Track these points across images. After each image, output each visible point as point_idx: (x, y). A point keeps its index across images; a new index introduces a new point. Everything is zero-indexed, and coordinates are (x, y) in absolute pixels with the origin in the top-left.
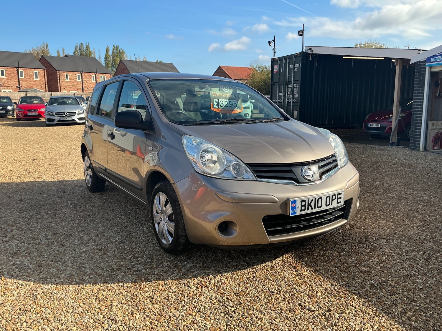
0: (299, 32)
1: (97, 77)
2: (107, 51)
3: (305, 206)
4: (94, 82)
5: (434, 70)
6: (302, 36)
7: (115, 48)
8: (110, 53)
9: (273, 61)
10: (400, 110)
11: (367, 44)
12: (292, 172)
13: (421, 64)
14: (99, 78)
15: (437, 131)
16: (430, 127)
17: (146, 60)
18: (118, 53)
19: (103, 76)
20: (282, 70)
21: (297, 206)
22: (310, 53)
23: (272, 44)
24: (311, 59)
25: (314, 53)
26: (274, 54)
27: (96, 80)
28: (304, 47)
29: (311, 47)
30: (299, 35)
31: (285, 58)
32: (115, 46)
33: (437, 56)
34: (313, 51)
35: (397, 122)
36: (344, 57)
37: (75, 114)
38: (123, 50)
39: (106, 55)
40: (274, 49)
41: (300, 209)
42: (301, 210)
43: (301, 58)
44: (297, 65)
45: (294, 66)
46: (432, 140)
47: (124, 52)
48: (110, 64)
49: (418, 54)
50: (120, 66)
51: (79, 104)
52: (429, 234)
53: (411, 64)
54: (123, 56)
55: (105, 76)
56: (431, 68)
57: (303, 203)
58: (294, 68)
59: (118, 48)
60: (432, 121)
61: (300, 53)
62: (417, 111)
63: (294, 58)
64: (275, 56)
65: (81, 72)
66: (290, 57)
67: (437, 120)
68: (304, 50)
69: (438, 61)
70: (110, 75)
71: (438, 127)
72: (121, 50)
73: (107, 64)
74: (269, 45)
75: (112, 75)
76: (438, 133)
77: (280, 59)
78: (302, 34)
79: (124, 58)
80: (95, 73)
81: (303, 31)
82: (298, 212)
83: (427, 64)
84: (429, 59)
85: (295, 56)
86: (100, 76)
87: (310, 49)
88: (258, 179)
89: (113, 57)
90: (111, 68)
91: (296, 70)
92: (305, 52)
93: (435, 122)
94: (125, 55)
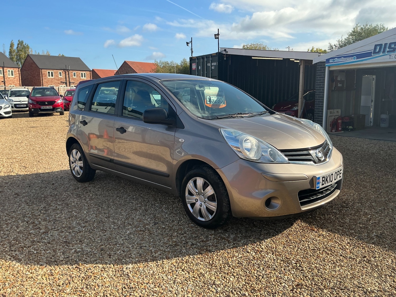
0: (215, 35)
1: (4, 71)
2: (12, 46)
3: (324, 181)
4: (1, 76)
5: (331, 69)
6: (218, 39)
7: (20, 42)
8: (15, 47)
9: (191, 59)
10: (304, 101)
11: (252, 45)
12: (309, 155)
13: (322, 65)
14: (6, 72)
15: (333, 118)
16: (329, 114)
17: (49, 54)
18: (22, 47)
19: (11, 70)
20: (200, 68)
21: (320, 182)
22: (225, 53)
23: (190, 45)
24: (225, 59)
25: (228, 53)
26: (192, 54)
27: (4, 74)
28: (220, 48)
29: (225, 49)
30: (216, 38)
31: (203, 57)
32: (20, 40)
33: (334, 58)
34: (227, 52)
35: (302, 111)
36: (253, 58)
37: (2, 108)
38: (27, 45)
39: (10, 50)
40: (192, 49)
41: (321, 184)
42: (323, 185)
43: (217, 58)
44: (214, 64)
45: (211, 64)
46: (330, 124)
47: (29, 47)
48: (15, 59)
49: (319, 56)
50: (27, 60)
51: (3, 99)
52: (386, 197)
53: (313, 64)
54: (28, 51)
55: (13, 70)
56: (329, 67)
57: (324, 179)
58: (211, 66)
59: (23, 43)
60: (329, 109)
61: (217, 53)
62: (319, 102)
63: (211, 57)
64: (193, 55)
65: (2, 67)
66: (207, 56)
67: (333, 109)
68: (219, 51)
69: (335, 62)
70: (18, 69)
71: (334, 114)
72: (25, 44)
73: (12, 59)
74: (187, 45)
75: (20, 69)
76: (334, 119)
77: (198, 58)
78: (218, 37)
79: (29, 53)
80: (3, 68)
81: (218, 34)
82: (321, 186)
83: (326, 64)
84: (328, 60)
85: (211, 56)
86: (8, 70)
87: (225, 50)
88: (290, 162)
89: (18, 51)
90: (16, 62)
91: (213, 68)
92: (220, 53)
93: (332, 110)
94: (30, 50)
+++++
Work instruction: Pictures aside, restate the entries word for word.

Response area:
Track these points across images. After each image, output each visible point as point_idx: (x, y). A point keeps its index across images; a new index introduces a new point. Everything is zero-indexed, and coordinates are (x, y) in absolute pixels with the origin in the top-left.
0: (299, 32)
1: (97, 77)
2: (107, 51)
3: (305, 206)
4: (94, 82)
5: (434, 70)
6: (302, 36)
7: (115, 48)
8: (110, 53)
9: (273, 61)
10: (400, 110)
11: (367, 44)
12: (292, 172)
13: (421, 64)
14: (99, 78)
15: (437, 131)
16: (430, 127)
17: (146, 60)
18: (118, 53)
19: (103, 76)
20: (282, 70)
21: (297, 206)
22: (310, 53)
23: (272, 44)
24: (311, 59)
25: (314, 53)
26: (274, 54)
27: (96, 80)
28: (304, 47)
29: (311, 47)
30: (299, 35)
31: (285, 58)
32: (115, 46)
33: (437, 56)
34: (313, 51)
35: (397, 122)
36: (344, 57)
37: (75, 114)
38: (123, 50)
39: (106, 55)
40: (274, 49)
41: (300, 209)
42: (301, 210)
43: (301, 58)
44: (297, 65)
45: (294, 66)
46: (432, 140)
47: (124, 52)
48: (110, 64)
49: (418, 54)
50: (120, 66)
51: (79, 104)
52: (429, 234)
53: (411, 64)
54: (123, 56)
55: (105, 76)
56: (431, 68)
57: (303, 203)
58: (294, 68)
59: (118, 48)
60: (432, 121)
61: (300, 53)
62: (417, 111)
63: (294, 58)
64: (275, 56)
65: (81, 72)
66: (290, 57)
67: (437, 120)
68: (304, 50)
69: (438, 61)
70: (110, 75)
71: (438, 127)
72: (121, 50)
73: (107, 64)
74: (269, 45)
75: (112, 75)
76: (438, 133)
77: (280, 59)
78: (302, 34)
79: (124, 58)
80: (95, 73)
81: (303, 31)
82: (298, 212)
83: (427, 64)
84: (429, 59)
85: (295, 56)
86: (100, 76)
87: (310, 49)
88: (258, 179)
89: (113, 57)
90: (111, 68)
91: (296, 70)
92: (305, 52)
93: (435, 122)
94: (125, 55)
0: (215, 35)
1: (4, 71)
2: (12, 46)
3: (324, 181)
4: (1, 76)
5: (331, 69)
6: (218, 39)
7: (20, 42)
8: (15, 47)
9: (191, 59)
10: (304, 101)
11: (252, 45)
12: (309, 155)
13: (322, 65)
14: (6, 72)
15: (333, 118)
16: (329, 114)
17: (49, 54)
18: (22, 47)
19: (11, 70)
20: (200, 68)
21: (320, 182)
22: (225, 53)
23: (190, 45)
24: (225, 59)
25: (228, 53)
26: (192, 54)
27: (4, 74)
28: (220, 48)
29: (225, 49)
30: (216, 38)
31: (203, 57)
32: (20, 40)
33: (334, 58)
34: (227, 52)
35: (302, 111)
36: (253, 58)
37: (2, 108)
38: (27, 45)
39: (10, 50)
40: (192, 49)
41: (321, 184)
42: (323, 185)
43: (217, 58)
44: (214, 64)
45: (211, 64)
46: (330, 124)
47: (29, 47)
48: (15, 59)
49: (319, 56)
50: (27, 60)
51: (3, 99)
52: (386, 197)
53: (313, 64)
54: (28, 51)
55: (13, 70)
56: (329, 67)
57: (324, 179)
58: (211, 66)
59: (23, 43)
60: (329, 109)
61: (217, 53)
62: (319, 102)
63: (211, 57)
64: (193, 55)
65: (2, 67)
66: (207, 56)
67: (333, 109)
68: (219, 51)
69: (335, 62)
70: (18, 69)
71: (334, 114)
72: (25, 44)
73: (12, 59)
74: (187, 45)
75: (20, 69)
76: (334, 119)
77: (198, 58)
78: (218, 37)
79: (29, 53)
80: (3, 68)
81: (218, 34)
82: (321, 186)
83: (326, 64)
84: (328, 60)
85: (211, 56)
86: (8, 70)
87: (225, 50)
88: (290, 162)
89: (18, 51)
90: (16, 62)
91: (213, 68)
92: (220, 53)
93: (332, 110)
94: (30, 50)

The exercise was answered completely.